§ Work instructions
Please copy out each line of the entries in which "plataforma" appears.

§ Data provided
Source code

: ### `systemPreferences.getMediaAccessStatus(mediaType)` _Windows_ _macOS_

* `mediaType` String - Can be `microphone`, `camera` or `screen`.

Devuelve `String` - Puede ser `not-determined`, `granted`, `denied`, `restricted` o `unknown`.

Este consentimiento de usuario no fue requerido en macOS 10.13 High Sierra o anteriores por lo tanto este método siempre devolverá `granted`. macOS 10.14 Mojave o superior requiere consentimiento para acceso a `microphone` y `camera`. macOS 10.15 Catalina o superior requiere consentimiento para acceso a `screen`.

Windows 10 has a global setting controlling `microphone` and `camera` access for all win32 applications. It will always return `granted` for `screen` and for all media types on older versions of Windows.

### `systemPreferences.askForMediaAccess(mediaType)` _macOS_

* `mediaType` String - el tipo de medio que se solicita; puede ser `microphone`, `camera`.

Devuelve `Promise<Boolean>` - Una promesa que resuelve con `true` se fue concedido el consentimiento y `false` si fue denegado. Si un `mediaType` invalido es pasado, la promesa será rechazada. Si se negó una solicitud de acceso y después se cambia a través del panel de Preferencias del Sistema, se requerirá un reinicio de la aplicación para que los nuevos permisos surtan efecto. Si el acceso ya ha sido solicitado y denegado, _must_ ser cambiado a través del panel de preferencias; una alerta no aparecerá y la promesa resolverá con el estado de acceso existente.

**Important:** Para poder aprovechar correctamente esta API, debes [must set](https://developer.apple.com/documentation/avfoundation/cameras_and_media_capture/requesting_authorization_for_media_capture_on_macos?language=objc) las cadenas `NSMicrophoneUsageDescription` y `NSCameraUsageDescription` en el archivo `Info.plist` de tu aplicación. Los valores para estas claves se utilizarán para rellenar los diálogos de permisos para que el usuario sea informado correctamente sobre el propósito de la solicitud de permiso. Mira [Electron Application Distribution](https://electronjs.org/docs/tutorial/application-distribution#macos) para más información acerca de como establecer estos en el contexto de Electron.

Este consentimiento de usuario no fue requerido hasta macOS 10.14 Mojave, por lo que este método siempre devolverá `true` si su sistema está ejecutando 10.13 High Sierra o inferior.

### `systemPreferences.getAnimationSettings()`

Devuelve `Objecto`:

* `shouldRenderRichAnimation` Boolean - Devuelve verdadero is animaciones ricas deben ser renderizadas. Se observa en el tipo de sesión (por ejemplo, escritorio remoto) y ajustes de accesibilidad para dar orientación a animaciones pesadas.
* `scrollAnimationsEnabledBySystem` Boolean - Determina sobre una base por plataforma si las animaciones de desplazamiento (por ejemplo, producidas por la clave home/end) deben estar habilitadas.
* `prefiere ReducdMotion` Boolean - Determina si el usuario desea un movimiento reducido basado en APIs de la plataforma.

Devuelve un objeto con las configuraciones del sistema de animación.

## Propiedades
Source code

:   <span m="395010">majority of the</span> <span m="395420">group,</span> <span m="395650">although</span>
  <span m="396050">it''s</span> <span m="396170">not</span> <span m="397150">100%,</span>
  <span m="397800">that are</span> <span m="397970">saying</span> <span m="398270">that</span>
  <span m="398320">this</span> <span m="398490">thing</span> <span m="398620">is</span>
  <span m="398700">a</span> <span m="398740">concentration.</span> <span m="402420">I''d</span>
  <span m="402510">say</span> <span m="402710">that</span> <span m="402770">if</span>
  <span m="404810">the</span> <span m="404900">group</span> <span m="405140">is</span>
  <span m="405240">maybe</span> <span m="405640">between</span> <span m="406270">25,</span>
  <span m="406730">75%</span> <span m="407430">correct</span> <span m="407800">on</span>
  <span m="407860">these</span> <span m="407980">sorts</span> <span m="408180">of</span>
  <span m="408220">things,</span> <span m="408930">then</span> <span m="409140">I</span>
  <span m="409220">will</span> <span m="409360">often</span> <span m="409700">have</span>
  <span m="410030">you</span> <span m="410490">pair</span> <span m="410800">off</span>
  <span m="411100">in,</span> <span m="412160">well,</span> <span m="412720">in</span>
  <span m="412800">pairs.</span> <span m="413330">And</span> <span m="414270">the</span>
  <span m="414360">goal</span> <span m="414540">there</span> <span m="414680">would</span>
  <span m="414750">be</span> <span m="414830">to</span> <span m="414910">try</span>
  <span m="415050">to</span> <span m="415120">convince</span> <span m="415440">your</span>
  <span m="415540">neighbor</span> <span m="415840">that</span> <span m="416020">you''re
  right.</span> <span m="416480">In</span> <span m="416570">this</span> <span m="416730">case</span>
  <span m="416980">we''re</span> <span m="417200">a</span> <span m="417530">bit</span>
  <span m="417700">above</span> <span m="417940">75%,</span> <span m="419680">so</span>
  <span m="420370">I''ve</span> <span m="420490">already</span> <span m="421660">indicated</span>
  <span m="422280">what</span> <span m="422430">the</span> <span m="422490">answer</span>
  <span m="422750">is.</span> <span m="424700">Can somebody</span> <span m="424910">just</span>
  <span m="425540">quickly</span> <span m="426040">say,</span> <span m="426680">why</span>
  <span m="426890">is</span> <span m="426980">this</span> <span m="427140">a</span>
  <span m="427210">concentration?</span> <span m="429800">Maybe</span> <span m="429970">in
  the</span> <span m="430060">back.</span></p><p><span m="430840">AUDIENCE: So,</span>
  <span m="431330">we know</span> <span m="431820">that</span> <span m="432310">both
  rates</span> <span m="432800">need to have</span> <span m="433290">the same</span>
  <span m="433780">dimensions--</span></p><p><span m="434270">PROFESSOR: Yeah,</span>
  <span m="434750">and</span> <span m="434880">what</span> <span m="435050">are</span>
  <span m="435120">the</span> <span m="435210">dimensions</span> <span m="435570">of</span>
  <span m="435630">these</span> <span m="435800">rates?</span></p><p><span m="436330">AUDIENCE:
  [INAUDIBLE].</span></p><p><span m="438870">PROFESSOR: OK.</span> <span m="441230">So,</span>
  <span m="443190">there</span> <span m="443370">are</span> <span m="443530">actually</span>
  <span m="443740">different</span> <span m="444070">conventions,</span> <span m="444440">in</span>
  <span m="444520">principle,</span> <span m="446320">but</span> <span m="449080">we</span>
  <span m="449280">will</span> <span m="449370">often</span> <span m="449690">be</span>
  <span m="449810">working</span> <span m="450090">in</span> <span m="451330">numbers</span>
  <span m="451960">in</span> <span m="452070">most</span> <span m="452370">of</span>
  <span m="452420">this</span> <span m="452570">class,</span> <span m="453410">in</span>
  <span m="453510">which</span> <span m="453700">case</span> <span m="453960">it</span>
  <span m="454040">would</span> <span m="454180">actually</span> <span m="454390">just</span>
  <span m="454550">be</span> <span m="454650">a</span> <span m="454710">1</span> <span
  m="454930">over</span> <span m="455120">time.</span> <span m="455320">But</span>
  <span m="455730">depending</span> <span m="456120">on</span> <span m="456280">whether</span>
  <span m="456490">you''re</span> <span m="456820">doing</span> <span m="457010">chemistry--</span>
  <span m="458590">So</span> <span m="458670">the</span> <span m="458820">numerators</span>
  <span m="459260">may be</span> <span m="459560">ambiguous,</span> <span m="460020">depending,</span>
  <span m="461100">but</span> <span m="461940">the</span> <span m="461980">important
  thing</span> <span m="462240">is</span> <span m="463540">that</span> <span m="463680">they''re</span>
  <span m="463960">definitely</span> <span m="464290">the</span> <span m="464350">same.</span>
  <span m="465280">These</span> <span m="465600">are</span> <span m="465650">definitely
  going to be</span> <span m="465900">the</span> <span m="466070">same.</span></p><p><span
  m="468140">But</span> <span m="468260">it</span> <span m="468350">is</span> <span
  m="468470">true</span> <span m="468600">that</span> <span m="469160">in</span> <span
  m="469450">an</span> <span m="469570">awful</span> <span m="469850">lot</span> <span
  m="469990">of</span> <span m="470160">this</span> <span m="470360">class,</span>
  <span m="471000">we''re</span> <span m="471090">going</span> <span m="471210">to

§ Solution
* `scrollAnimationsEnabledBySystem` Boolean - Determina sobre una base por plataforma si las animaciones de desplazamiento (por ejemplo, producidas por la clave home/end) deben estar habilitadas.
* `prefiere ReducdMotion` Boolean - Determina si el usuario desea un movimiento reducido basado en APIs de la plataforma.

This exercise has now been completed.